■ **WHAT TO WORK ON**:
(A) In the article on credit union mergers, which institutions does the quoted credit union leader say already went through what these mergers are replaying?
(B) For each statement, say yes or no according to the article on credit union mergers, and quote the words that decide it. (i) The article describes credit unions as not-for-profit cooperatives. (ii) The article says the historical record is unclear about how the merger trend will develop. (iii) The article says dissidents eventually gain control of the institution.
(C) Go on with the article on credit union mergers, starting after its final sentence.

■ **PASSAGE FOR REVIEW**:
================================
How To Stop Exploiting Members In Mergers

There is an alternative approach to self-dealing credit union mergers that corrupt the ideals of member-owned financial cooperatives.

 
 

A building wave of credit union mergers that appear to be self-serving transactions that enrich executives at the expense of the member-owners of these not-for-profit cooperatives raises some critical questions.

What kind of cooperative system do we want? Is the practice of managers and boards selling their institutions what the movement is about? Why does this issue matter?

Credit Unions For Sale? A look at the growing trend of mergers that appear to undercut core principles of the member-owned financial cooperative movement. Read now.

A Slippery Slope

History shows what happens when mutuals and co-ops lose their way. It’s a slippery slope. As one credit union leader observed: Credit union merger shenanigans are a troubling replay of what’s already occurred in mutual S&Ls and mutual insurers such as Blue Cross/Blue Shield affiliates.

The historical record is clear on how this merger trend will evolve and then accelerate. The outcome is also clear as eventually the board/staff gain control and can outlast and out-resource dissidents and traditionalists who are trying to preserve the institution’s accumulated wealth and cooperative ethos for the real owners — the members.
================================
■ **EXCERPTED DATA**:
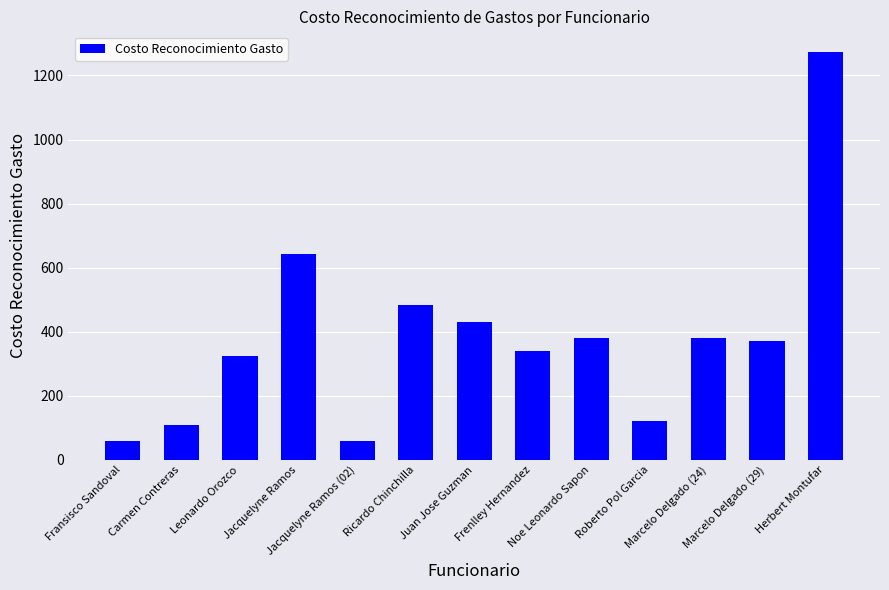

What is the approximate value at Juan Jose Guzman?

431.8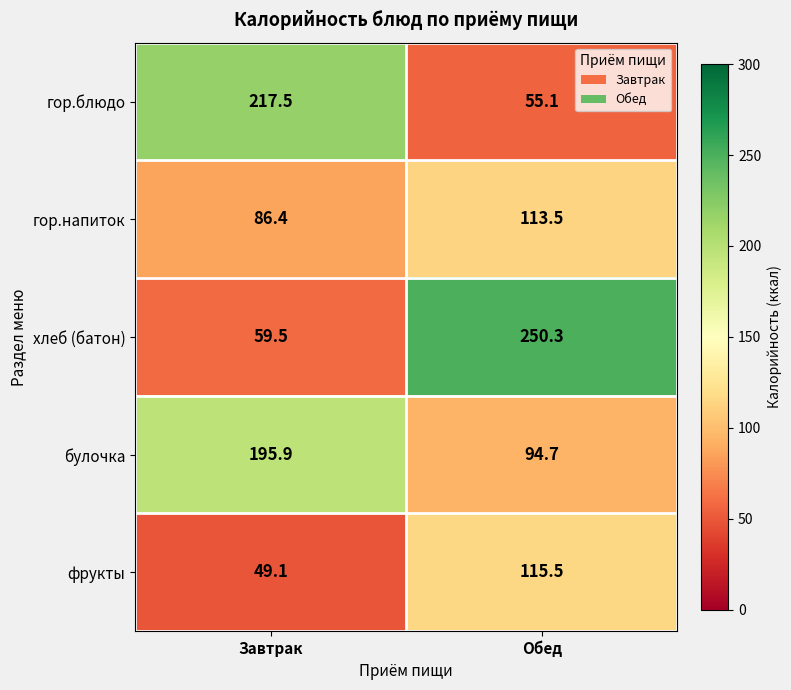

Reading left to right, list all the values displayed in this chart.

гор.блюдо: 217.5	55.1
гор.напиток: 86.4	113.5
хлеб (батон): 59.5	250.3
булочка: 195.9	94.7
фрукты: 49.1	115.5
================================
■ **SOLVED PROBLEMS**:
(A) Mutual S&Ls and mutual insurers such as Blue Cross/Blue Shield affiliates.

(B)
(i) Yes: "the member-owners of these not-for-profit cooperatives"
(ii) No: "The historical record is clear on how this merger trend will evolve and then accelerate."
(iii) No: "eventually the board/staff gain control and can outlast and out-resource dissidents and traditionalists"

(C)
The well-informed, highly motivated economic self-interest of the few, if given time, will always aggregate market and organizational interests against the inattentive, uninformed majority.

That’s what all too often has become the "evil face" of capitalism. And credit unions become the latest system seduced by the capitalistic ethic of the robber barons, the monopolists, the monied interests, and Wall Street.

The well-informed, highly motivated economic self-interest of the few, if given time, will always aggregate market and organizational interests against the inattentive, uninformed majority.

It doesn’t have to be that way. For credit unions, the solution is not to stop mergers, voluntary or otherwise. Rather the solution should be to establish public, agreed upon standards for this activity so industry leaders can continually watch out for one another and for the members.

For mergers, the fundamental principle is that all actions, promises, and decisions be fully transparent and conducted in a manner that members are given time to make a meaningful decision on their credit union’s future.

The following is a proposed list of what should be best practices for voluntary mergers that ensure due process and the equitable distribution of collective wealth.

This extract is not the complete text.